No one will argue hard against preserving the Amazon. The region is acknowledged as comprising the largest collection of living plants and animal species in the world. Yet deforestation and environmental damage are extensive, due to farming practices, livestock pasture clearing and settlements. Many efforts have been put into place to save the Amazon rainforest, but much remains to be done.
Martin von Hildebrand and his Gaia Amazonas Foundation are steadily working to establish protected areas, managed by indigenous communities. Hildebrand recognizes the ability and value of indigenous populations to preserve their own environment.
Hildebrand first moved to the Amazon of Colombia in the 1970s to do research for his PhD in ethnology.

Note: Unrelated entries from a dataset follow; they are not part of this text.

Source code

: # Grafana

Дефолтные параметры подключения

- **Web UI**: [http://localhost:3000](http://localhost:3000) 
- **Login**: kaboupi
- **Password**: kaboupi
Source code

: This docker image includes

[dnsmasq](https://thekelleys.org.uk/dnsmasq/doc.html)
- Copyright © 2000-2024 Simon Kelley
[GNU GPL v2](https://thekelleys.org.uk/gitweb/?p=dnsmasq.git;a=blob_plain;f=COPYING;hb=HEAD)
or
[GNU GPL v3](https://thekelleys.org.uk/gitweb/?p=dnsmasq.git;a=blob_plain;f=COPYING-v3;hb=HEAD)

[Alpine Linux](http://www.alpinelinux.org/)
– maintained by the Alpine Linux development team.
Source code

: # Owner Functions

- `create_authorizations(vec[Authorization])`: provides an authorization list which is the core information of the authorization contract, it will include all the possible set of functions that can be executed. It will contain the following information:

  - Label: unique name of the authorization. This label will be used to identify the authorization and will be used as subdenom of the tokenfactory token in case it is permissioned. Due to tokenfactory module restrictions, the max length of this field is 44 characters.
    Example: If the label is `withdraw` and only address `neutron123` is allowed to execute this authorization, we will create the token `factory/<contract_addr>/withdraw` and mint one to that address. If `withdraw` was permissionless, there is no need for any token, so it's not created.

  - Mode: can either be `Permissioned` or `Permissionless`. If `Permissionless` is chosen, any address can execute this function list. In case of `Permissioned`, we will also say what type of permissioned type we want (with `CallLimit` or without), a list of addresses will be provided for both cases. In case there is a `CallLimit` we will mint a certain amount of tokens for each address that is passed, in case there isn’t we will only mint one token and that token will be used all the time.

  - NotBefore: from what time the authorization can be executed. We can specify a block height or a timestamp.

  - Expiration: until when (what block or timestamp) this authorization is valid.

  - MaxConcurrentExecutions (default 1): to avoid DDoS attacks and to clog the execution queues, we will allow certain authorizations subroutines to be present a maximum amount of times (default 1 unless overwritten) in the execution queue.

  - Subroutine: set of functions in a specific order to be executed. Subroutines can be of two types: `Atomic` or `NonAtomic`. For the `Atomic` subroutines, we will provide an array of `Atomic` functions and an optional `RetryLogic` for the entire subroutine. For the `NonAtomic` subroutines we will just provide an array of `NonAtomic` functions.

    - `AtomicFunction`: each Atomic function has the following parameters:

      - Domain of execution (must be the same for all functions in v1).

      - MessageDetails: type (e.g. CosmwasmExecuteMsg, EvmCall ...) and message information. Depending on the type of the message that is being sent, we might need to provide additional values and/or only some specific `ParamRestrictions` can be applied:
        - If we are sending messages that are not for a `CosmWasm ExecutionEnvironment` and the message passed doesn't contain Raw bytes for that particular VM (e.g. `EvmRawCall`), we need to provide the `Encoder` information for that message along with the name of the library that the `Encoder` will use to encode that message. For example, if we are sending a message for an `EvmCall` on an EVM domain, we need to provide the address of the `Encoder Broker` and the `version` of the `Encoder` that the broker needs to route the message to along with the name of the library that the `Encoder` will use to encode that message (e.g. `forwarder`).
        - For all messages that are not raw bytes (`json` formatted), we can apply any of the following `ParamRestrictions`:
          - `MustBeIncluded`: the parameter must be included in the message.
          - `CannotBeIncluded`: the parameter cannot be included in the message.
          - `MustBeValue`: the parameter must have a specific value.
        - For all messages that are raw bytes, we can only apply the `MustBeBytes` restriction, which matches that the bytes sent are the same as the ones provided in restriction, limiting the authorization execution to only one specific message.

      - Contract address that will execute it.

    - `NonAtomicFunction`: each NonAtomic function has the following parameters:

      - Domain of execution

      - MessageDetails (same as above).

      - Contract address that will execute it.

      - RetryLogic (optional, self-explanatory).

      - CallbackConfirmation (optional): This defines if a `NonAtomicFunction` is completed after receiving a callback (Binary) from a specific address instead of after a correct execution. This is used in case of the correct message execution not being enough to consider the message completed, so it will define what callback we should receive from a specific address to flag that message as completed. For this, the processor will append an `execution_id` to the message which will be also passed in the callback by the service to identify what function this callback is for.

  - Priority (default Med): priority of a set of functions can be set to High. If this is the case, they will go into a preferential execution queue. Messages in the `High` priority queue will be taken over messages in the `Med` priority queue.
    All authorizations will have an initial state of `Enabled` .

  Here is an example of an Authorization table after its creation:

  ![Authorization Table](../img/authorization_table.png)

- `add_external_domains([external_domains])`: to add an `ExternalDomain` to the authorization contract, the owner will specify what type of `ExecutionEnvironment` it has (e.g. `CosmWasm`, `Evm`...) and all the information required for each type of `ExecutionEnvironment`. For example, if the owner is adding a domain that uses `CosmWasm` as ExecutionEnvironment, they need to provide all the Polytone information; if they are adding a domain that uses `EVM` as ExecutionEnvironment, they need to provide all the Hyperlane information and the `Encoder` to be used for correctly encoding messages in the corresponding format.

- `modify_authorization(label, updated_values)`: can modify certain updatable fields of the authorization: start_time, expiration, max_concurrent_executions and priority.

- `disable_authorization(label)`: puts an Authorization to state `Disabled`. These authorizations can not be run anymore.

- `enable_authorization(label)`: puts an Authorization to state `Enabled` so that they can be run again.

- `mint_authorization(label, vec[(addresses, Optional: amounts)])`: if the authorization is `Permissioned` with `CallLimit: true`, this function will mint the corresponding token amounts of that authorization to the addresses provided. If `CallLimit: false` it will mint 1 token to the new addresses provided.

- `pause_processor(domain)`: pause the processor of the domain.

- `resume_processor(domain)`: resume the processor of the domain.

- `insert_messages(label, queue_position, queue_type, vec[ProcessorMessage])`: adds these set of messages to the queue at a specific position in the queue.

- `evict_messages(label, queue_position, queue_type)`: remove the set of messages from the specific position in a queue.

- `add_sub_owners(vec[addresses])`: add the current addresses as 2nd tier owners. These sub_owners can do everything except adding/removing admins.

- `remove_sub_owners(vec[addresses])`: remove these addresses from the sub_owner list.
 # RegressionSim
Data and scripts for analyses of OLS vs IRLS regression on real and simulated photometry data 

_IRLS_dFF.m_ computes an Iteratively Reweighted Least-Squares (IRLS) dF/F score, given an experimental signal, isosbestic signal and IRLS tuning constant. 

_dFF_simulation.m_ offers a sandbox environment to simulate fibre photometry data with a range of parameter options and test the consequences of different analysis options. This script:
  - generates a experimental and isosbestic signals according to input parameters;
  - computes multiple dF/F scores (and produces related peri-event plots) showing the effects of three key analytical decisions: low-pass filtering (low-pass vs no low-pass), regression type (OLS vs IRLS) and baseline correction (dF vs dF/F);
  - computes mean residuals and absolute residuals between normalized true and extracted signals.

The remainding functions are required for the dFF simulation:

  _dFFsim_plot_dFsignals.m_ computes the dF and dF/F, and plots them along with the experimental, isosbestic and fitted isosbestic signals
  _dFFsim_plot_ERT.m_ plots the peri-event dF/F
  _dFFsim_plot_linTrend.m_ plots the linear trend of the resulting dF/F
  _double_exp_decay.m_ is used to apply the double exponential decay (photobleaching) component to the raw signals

There he witnessed the effects of environmental devastation from rubber extraction, gold mining and the processing of cocoa. In the 1980s he worked to obtain land rights for indigenous groups, and in 1994 he established Gaia Amazonas to help “these communities gain control of their territories, livelihoods and development based on their traditional knowledge and cultural values,” according to the Schwab Foundation for Social Entrepreneurhip. Since then Gaia Amazonas has secured 24 million hectares of Colombian Amazon for the 60,000 indigenous people who live there. It has also “set up 16 local indigenous organizations, with legal status and exercising local governance; 84 indigenous community schools; 9 indigenous health programs based on traditional medicine; and official spaces for negotiatons between indigenous organizations and goverment, which has led to the decentralization of state programmes and joint policy decisions.”